▶ [Extrait]
Lightweight CNNs-Based Object Detection forEmbedded Systems implementation

Type : Article de conférence
Auteur(s) :  BOUGUETTAYA Abdelmalek, Kechida Ahmed, TABERKIT Mohammed Amine
Année :  2019
Domaine : Informatique
Conférence: 1st Conference on Innovative Trends in Computer Science (CITCS'2019)
Lieu de la conférence:  Guelma, Algeria
Résumé en PDF :  (résumé en pdf)
Fulltext en PDF :  (.pdf)
Mots clés :  Computer vision, Deep Learning, Object Detection, Convolutional Neural Network, lightweight CNN

Résumé : 

Deep Learning algorithms, based on the implementation of Convolutional Neural Networks (CNN), are more and more used in Artificial Intelligence (AI) applications, especially in the image recognition field, like image classification, object detection, segmentation. These algorithms learn from training data a set of parameters to create a model, which is capable of performing a classification task with high accuracy. The most recent models consist of millions of parameters, which make it computationally very exhausting, especially in the field of embedded systems where resources are very limited. Recently, deep learning and computer vision are highly used to realize a fully-autonomous drone and self-driving cars, which does not need human intervention. Computer vision is a field focused on enabling drones to interpret and understand the content of an image or a video using CNNs. This paper focuses on reviewing recent lightweight CNNs architectures used that can be implemented on embedded targets.

▶ [Tâche] Recopiez le passage de la notice qui s'ouvre sur les mots contenant "Type : Article de conférence" et se clôt sur "Computer Science (CITCS'2019)", en substituant "Génie électrique" à "Informatique". Les enregistrements constituent un matériau indépendant de la notice.

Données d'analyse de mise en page

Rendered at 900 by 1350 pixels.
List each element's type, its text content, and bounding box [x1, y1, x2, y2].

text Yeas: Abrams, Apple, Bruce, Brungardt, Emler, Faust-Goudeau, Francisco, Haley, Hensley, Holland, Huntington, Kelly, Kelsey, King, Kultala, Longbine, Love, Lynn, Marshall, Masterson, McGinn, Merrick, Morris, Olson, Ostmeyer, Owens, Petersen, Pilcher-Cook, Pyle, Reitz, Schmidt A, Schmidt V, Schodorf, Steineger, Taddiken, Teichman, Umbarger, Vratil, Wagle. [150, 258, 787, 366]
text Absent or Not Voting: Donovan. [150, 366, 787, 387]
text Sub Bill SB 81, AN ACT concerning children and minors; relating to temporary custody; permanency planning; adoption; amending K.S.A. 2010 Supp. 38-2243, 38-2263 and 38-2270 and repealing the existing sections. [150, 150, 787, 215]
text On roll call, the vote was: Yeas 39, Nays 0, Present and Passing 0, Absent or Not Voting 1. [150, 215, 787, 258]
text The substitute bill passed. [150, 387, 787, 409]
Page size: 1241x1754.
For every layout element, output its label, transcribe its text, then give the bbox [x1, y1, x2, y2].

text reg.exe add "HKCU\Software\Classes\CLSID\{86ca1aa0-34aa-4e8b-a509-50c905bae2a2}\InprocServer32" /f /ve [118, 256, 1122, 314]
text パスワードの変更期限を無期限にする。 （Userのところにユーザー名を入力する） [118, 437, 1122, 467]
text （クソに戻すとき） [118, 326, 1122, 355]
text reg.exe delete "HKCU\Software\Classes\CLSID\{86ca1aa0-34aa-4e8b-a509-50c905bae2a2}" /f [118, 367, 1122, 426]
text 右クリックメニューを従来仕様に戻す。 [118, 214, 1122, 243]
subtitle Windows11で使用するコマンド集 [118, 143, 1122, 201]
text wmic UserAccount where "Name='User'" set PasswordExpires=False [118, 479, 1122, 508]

▶ [Corrigé]
Type : Article de conférence
Auteur(s) :  BOUGUETTAYA Abdelmalek, Kechida Ahmed, TABERKIT Mohammed Amine
Année :  2019
Domaine : Génie électrique
Conférence: 1st Conference on Innovative Trends in Computer Science (CITCS'2019)